Review

Clowns sind aus dem Horrormetier einfach nicht mehr wegzudenken und mittlerweile ein Selbstläufer mit Wechselwirkung. Erst die Neuauflage von „ES“, kurz danach einige Idioten mit Clownsmaske, die einige Leute in Angst versetzten, was wiederum Regisseur Sean Roberts aufgriff, um darauf sein drittes Werk zu stützen: Home Invasion mit deutlich mehr Defiziten als guten Ansätzen.

Sieben College-Absolventen um die Brüder Derrick und Dom wollen es in einer abgelegenen, jedoch großzügig eingerichteten Waldhütte noch einmal krachen lassen. Während einiger Krisen und Streitereien scheint niemand die Warnungen im Radio zu registrieren, bei denen vor Terror in einsamen Gegenden die Rede ist. Bis es mitten in der Nacht laut an der Tür klopft…

Wenn bei einer kurzen Laufzeit von 80 Minuten etwas mehr als die Hälfte dem Vorspiel gewidmet wird, ist es mit dem anschließenden Terror meist nicht weit her. Zwischen vermeintlicher Schwangerschaft, Telefonärger mit dem Coach und zwei ungleichen Brüdern mit einer Knasterfahrung erscheint niemand sympathisch genug, um ein Mitfiebern zu ermöglichen. Zudem ergeben sich schlicht lahme Momente, wenn ewig gespült oder am Quad herumgeschraubt wird, während die Stimmung in der Gruppe überwiegend negativ ist und von der Bedrohung durch die Clowns für ein paar Sekunden eine Egoperspektive bemüht wird, um überhaupt ein Zeichen von Anwesenheit zu setzen.
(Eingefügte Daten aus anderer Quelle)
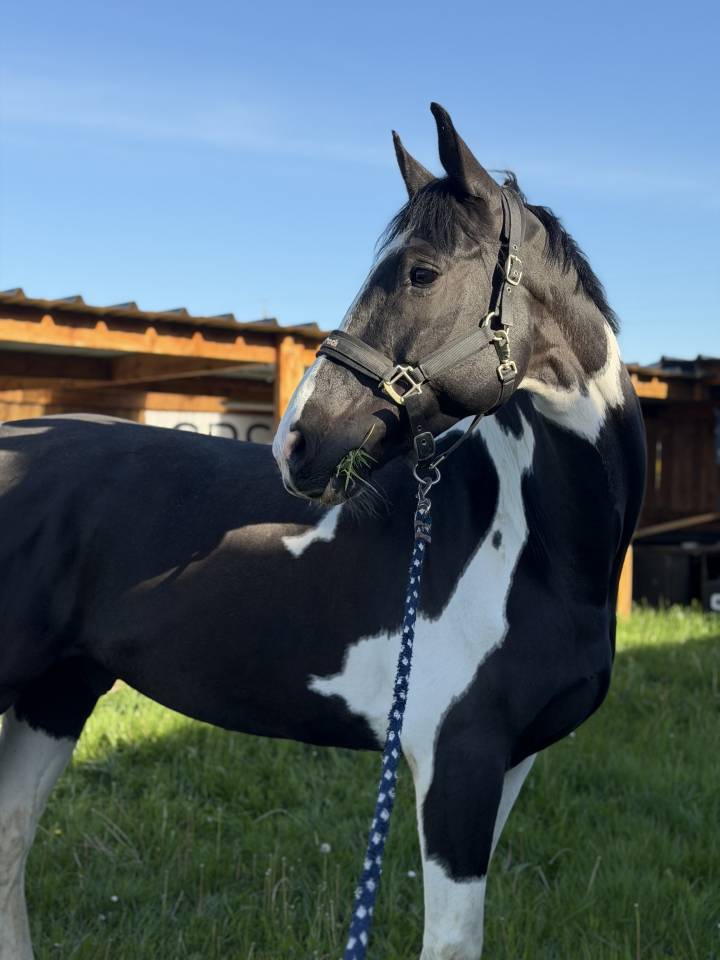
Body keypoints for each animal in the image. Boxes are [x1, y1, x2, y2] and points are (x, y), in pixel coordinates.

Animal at [0, 103, 645, 959]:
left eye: (421, 273)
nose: (295, 442)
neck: (539, 546)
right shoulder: (458, 762)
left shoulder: (507, 766)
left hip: (59, 689)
Mit dem einsetzenden Terror geht es jedoch nicht rund, sondern es wird beinahe umgehend zappenduster, weil die Clowns den Strom abdrehen, nachdem sie bereits sämtliche Handys aus den Räumlichkeiten stibitzten (wie auch immer das unbemerkt vonstatten gegangen sein soll). Ein Zippo als einzige Lichtquelle ist da nicht sonderlich ergiebig, wonach etwaige Gewaltakte im diffusen Halbdunkel untergehen, nur ein Messer durch eine Kehle ist halbwegs deutlich auszumachen. Allerdings auch ein völlig unglaubwürdiger Abgang, bei dem die letzten Zuckungen bis zum jüngsten Tag anzudauern scheinen.
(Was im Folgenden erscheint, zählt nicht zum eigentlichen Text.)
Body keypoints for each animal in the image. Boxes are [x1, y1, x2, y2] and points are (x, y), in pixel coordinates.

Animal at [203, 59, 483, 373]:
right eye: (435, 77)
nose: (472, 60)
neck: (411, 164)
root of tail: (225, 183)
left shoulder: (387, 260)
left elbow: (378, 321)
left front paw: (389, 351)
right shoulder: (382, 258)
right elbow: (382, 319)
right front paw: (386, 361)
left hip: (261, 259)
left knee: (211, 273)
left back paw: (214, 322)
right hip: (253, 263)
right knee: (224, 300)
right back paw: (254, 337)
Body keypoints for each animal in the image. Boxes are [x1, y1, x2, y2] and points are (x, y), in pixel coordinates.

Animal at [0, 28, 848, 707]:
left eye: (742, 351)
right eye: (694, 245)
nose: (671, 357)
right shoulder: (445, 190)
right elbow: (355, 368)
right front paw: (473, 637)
Doch es kommt noch besser, denn als eigentlich der Showdown einsetzten müsste, folgt unmittelbar der Abspann. Keine Auflösung, keine Pointe und eine entfernt aufheulende Sirene bleibt ebenso nebulös wie die Absichten der Eindringlinge, denn obgleich der Anführerclown vergleichsweise viel schwatzt, bleiben etwaige Beweggründe außen vor.
Umso mehr bleiben einige Fragen im Raum, denn wer nimmt zu einer Party gleich zwei Schwangerschaftests mit, wo erhält man drei Jahre Knast für versuchten Autodiebstahl und warum hat sich der Sicherungskasten versteckt?

Die schwachen darstellerischen Leistungen fügen sich recht gut ins Bild der Indie-Produktion, die lediglich mit einigen gelungenen Vogelperspektiven aufwarten kann und sich mit dem spärlich eingesetzten Score auf einer akustisch brauchbaren Ebene befindet. Ansonsten bleiben rund 15 Minuten Terror im Halbdunkeln, bei dem die wenigen Gewalteinlagen nichts mehr retten.